In theory, one significant advantage of RBS surveys over RDD is that they provide the pollster with useful information about both the respondents interviewed and people who were selected but not interviewed. Using RBS, the pollsters can see the turnout history and modeled political partisan leaning for all of the sampled records before any interviewing is done. If the sample of people who take the survey looks different from those who do not, the pollster can statistically adjust the data to make it more representative.

But this idea rests on the assumption that the person interviewed is the same person whose registration record was selected. Anecdotally, several pollsters who use RBS have noted that the person who answers the phone is often not the person whose record was selected. Mismatches have several potential causes, such as the person on the sample record being deceased or just changing their phone number.

In fact, when designing this RBS study we heeded the vendor’s recommendation that it is impractical to require that the person interviewed match the person named on the sampled record when calling cellphones. As a result, this study implemented a two-track strategy. When interviewers called a cellphone, they interviewed whomever answered the phone, provided that they were age 18 or over. At the end of the survey, the interviewer asked if they were speaking to the person named on the sampled record. Roughly two-thirds of the time (62%) the respondent confirmed that was their name.

When interviewers called a landline in the RBS study, they started the interview by asking to speak with the person named on the sample records. Less than a third of the time (31%), the person answering confirmed that the name on the sample record belonged to them.

On the surface, these results might seem to suggest that it was easier to reach the person on the sample record when calling cellphone numbers than landlines. But that is not an accurate conclusion, because the landline confirmation was a screening question at the very beginning of the interview and the cellphone confirmation occurred at the end, making the two rates not directly comparable. It is well documented that screening questions tend to lead to motivated underreporting, such as declining to confirm in order to avoid an interview.[16. Tourangeau, Roger, Frauke Kreuter and Stephanie Eckman. 2012. “Motivated Underreporting in Screening Interviews.” Public Opinion Quarterly, 76: 453-469.]
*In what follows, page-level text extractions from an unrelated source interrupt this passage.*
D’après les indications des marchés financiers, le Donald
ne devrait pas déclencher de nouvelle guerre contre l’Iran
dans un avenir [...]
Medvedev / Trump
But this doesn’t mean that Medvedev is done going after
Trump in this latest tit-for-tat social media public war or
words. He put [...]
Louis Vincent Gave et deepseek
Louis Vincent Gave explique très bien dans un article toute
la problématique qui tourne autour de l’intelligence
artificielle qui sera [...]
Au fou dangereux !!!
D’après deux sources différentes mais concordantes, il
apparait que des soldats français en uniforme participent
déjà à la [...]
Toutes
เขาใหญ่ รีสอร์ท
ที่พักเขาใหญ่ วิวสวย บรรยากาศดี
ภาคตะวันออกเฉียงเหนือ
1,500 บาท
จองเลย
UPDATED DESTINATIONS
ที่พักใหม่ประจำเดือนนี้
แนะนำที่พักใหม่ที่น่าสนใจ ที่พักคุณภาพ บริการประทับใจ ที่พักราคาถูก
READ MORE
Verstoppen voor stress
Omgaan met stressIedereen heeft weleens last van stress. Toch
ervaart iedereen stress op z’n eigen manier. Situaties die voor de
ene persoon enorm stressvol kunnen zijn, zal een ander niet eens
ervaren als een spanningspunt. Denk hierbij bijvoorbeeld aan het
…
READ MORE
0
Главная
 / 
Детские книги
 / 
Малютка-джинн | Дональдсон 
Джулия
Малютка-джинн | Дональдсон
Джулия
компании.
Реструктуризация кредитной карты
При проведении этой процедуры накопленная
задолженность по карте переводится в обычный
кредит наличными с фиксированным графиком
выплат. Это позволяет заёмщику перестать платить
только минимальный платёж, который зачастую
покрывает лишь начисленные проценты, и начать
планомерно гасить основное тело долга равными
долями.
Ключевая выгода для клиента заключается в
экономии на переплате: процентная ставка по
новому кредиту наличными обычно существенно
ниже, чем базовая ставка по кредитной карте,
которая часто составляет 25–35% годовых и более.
Moreover, the cellphone rate is restricted to just the 916 cooperative people who completed the entire interview. The landline rate, by contrast, is based on a much larger pool of 3,292 people comprised mostly of people who simply gave some indication that the interviewer had reached the wrong number and were not interviewed. In other words, the denominator of the landline rate seems to contain cases that may have been eligible but were refusing the interview request. After consulting with the survey vendor, we determined that this was the cleanest way to compute the confirmation rate among the landline cases. In addition, the landline confirmation rate in this study may be lower than normal due to an oversight made by the sample vendor, in which the sample they initially provided did not include the most recent phone numbers available to them. The affected cases were updated during the field period, but this may have reduced the possibility of reaching the person on the sample record early in the field period.

While the exact name confirmation rates in this study may not generalize very well for a number of reasons, they do underscore the general difficulty in trying to interview the person corresponding to the sample record in an RBS survey.

CORRECTION (April 2021): A previous version of this report incorrectly stated the mean absolute difference between the RDD sample estimates and government benchmarks. None of the study’s findings or conclusions are affected.